Estações de Serviço

Dão jeito. Restam poucas dúvidas. Mas são deprimentes. Para quem fica e para quem vai.

O que tem os atributos necessários para se equiparar a um oásis no deserto, é afinal – e só – o reconhecimento forçado da falta de alternativa programada. Por que válida razão não nos precavemos em terra antes de nos lançarmos à estrada sujeitos ao que  aparecer, se aparecer?

Preços que fazem escárnio do pobre condutor que já carrega sabe-se lá quantas horas de asfalto sob pneus cansados. Pessoas que se atropelam, aflitas, depois de horas de contenção, para cumprir as suas necessidades básicas, em ânsias para encontrar uma casa de banho já tão e tão profanada que, apesar da exploração, continua a servir. E naquelas horas de aflição, pior que uma latrina suja, é a latrina que está a ser limpa justamente no momento em que nos era tão necessária. Aquela tabuleta amarela no chão, feita obstáculo, a anunciar a limpeza já terá sido alvo de muitos impropérios. Queremos a limpeza, pois claro, mas não àquela hora tão inconveniente! Bem sabemos que, nestas ocasiões de desespero, os níveis de decoro descem para mínimos, que ali ficam, guardados no momento, jamais transportados para outras circunstâncias.

Muitas vezes, essas pessoas, nós, estão também em ânsias para trincar qualquer coisa, ou beber qualquer coisa. E qualquer coisa é mesmo qualquer coisa, é o que houver, pois que a exigência já se largou nas latrinas colectivas onde a necessidade é de todos. Comemos e bebemos o que aquelas vitrinas permitem, e só quando lá chegarmos, depois de percorrida a fila indiana que nos leva, alinhados, como se a privação de comida e bebida durasse dias, e não horas. Ali nos encontramos, como em poucos outros lugares, dispostos a pagar o que não pagaríamos se estivéssemos munidos da nossa dignidade. Mas não estamos.  Urge enfiar uma sandes de plástico, com plástico, enrolada em plástico autocolante, pela goela abaixo. E um líquido qualquer que empurre, para o estômago e, se possível, também para o esquecimento.

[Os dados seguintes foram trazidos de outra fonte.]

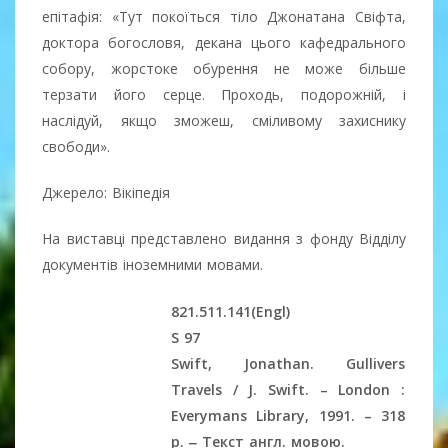
епітафія: «Тут покоїться тіло Джонатана Свіфта,
доктора богословя, декана цього кафедрального
собору, жорстоке обурення не може більше
терзати його серце. Проходь, подорожній, і
наслідуй, якщо зможеш, сміливому захиснику
свободи».
Джерело: Вікіпедія
На виставці представлено видання з фонду Відділу
документів іноземними мовами.
821.511.141(Engl)
S 97
Swift, Jonathan. Gullivers
Travels / J. Swift. – London :
Everymans Library, 1991. – 318
p. ‒ Текст англ. мовою.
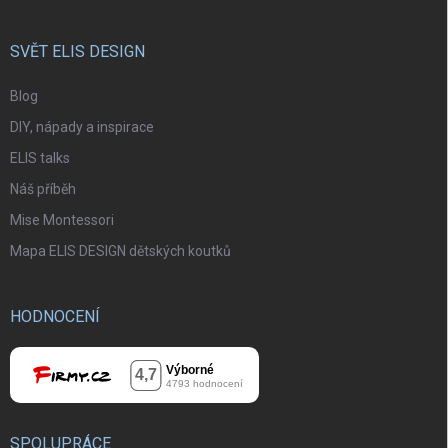
SVĚT ELIS DESIGN
Blog
DIY, nápady a inspirace
ELIS talks
Náš příběh
Mise Montessori
Mapa ELIS DESIGN dětských koutků
HODNOCENÍ
SPOLUPRÁCE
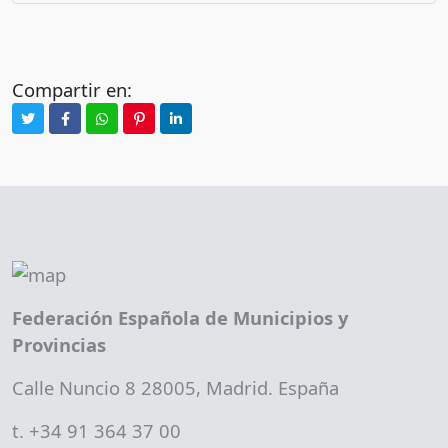
Compartir en:
Federación Española de Municipios y
Provincias
Calle Nuncio 8 28005, Madrid. España
t. +34 91 364 37 00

Tantas urgências se somam nestes lugares de ninguém. Urge fumar um cigarro; urge tomar um café, rápido, antes que queime ainda mais; urge esticar as pernas; urge mudar uma fralda ou comprar aquele gelado.  Poucas necessidades fisiológicas se mantêm apagadas nestes sítios, e há apelos que surgem sem aviso – ou por precaução – antes de nos voltarmos a lançar na estrada, não venha essa tal vontade fazer-nos parar outra vez.

Contudo, existem pessoas de ânimo mais cimentado que conseguem fazer sala nestes lugares e ocupar tranquilamente uma mesa, fazendo um pouco deste lugar seu, com domínio evidente do espaço e artefactos de que possam precisar para tornar o engolir de um pedaço de comida condizente com uma refeição. São habitantes naturais destes lugares, onde encontram um conforto de habitués, com um desprendimento que ainda não alcancei de pagar pelo rissol e pelo panado o que se paga por uma qualquer delicatessen, que é, afinal, o que se transforma um pastel num sítio destes.

Forasteira, ali, sou eu. Forasteira e ingrata, que depois de supridos os apertos, só me urge sair dali.